Hunting bears is awesome. Several people on here have had successful hunts over the past few years. I did a hunt a few years ago and guys on this forum helped me a ton. Here is a link to my thread. Hopefully you can learn some tips. Of course, this only pertains to baiting. I never hunted over hounds or spot and stalk.

http://utahwildlife.net/forum/29-other-kinds-animals/119617-bear-baits-starting-get-nervous.html


----------



## Ducksanddogs (Oct 9, 2016)

AF CYN said:


> Hunting bears is awesome. Several people on here have had successful hunts over the past few years. I did a hunt a few years ago and guys on this forum helped me a ton. Here is a link to my thread. Hopefully you can learn some tips. Of course, this only pertains to baiting. I never hunted over hounds or spot and stalk.
> 
> http://utahwildlife.net/forum/29-other-kinds-animals/119617-bear-baits-starting-get-nervous.html


Seems like baiting is a great place to start hunting bears. What did you do with your bear?

Sent from my iPhone using Tapatalk


----------



## swbuckmaster (Sep 14, 2007)

Ducksanddogs said:


> Seems like baiting is a great place to start hunting bears.

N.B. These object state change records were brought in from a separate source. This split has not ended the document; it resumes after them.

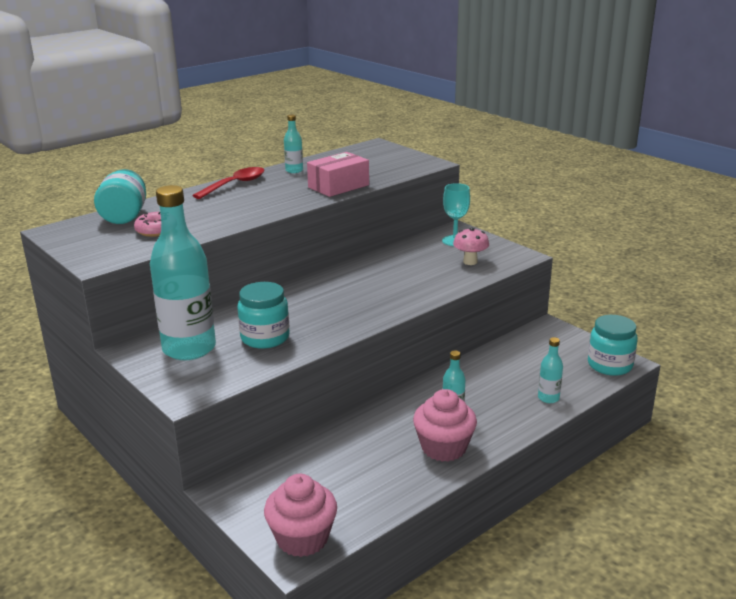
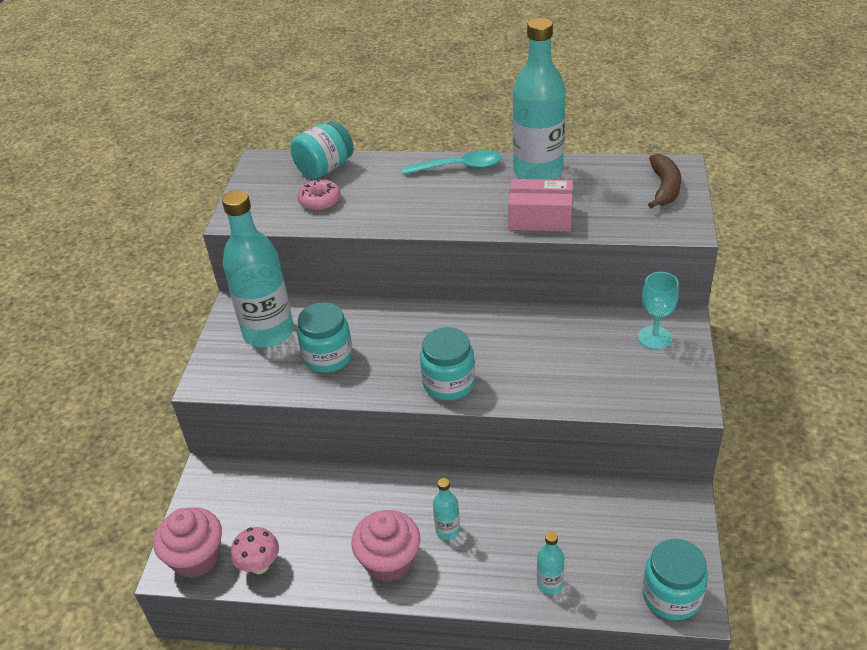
camera: 50 degrees right, 15 degrees up
(235, 185) = (459, 167): red spoon -> turquoise spoon
(294, 170) = (538, 171): turquoise bottle -> turquoise bottle, size x2.34
(376, 310) = (449, 383): none -> turquoise jar
(385, 154) = (664, 188): none -> brown banana
(470, 262) = (623, 377): pink mushroom -> pink mushroom (260, 566)

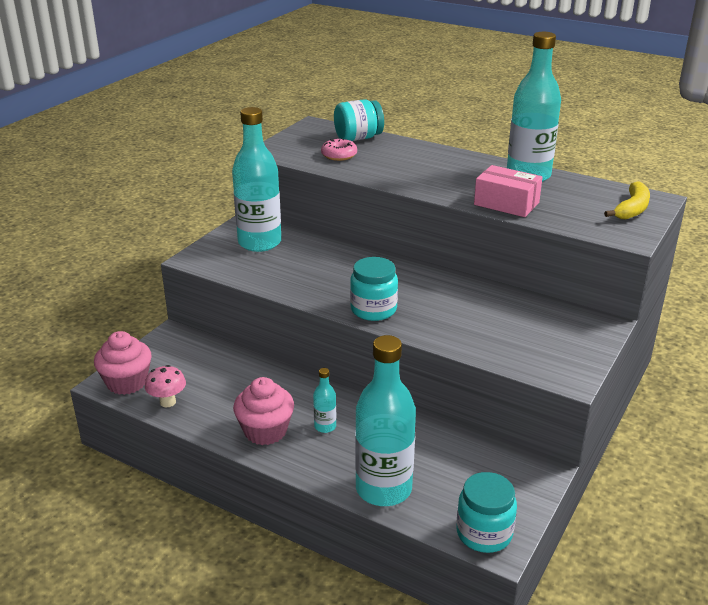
camera: 20 degrees right, 10 degrees down
(328, 357) = (292, 268): turquoise jar -> none
(459, 167) = (464, 159): turquoise spoon -> none
(549, 584) = (383, 489): turquoise bottle -> turquoise bottle, size x2.34
(654, 337) = (572, 327): turquoise goblet -> none
(664, 188) = (632, 209): brown banana -> yellow banana

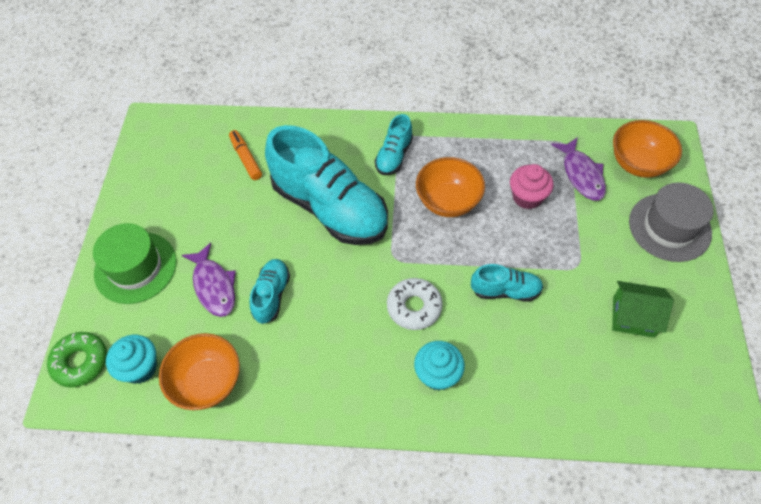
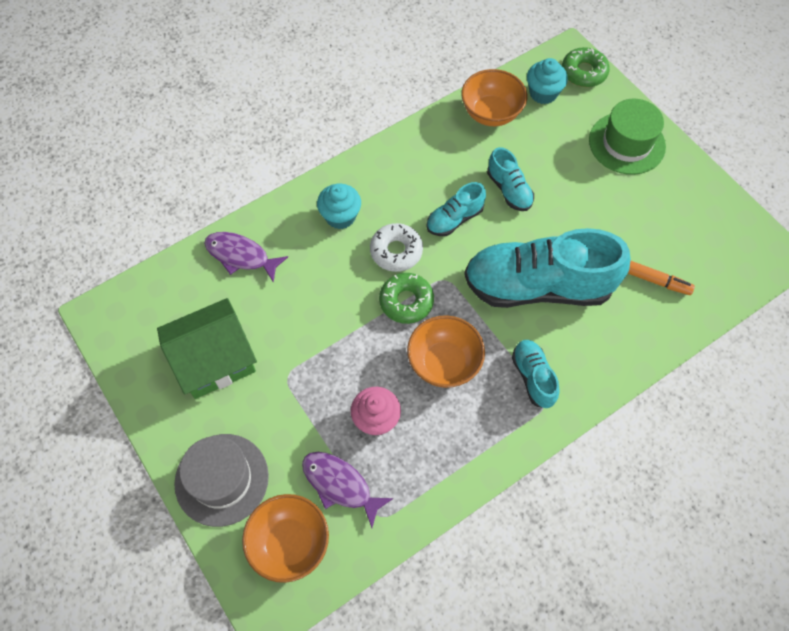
camera: 140 degrees right, 5 degrees up
(214, 286) = (557, 168): purple fish -> purple fish (241, 256)
(440, 261) = (406, 301): none -> green donut
(505, 290) = (334, 312): turquoise shoe -> turquoise shoe (454, 219)
(633, 316) = (215, 360): green house -> green house, size x1.57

What did you do with your bear?
> 
> Sent from my iPhone using Tapatalk


You eat every bit of the meat! If you dont may the anti hunting gods fill your freezer with tag soup. Nothing worse then wasting game imho! It's also better then elk!
I took all the fat rendered it and used it to make donuts and fries. I also greased my Dutch ovens with it.

Hang a rug









Skulls are cool









Sent from my SM-G900V using Tapatalk


----------



## Ducksanddogs (Oct 9, 2016)

swbuckmaster said:


> You eat every bit of the meat! If you dont may the anti hunting gods fill your freezer with tag soup. Nothing worse then wasting game imho! It's also better then elk!
> I took all the fat rendered it and used it to make donuts and fries. I also greased my Dutch ovens with it.
> 
> Hang a rug
> ...


I'm all about eating it! Specially if you say it's better then elk! From what I've been reading. I better bring someone along with me so we can process the meat fast. Sounds like it spoils fast.

Sent from my iPhone using Tapatalk


----------



## swbuckmaster (Sep 14, 2007)

Just make sure your meat is cooked to the proper temperature! Don't cook it rare like a beef steak! While the risk of trichinosis is low in utah there is always a chance for it. We canned most of ours and ate it in stroganoff, macaroni & cheese and stews. 

Sent from my SM-G900V using Tapatalk


----------



## AF CYN (Mar 19, 2009)

I did the same as SWBuckmaster--tanned the hide, bleached the skull, and ate the meat. It really is delicious. I also made a hunting necklace with one of the claws. I didn't make a rug with mine, I just hung it from a nail like a pelt.


----------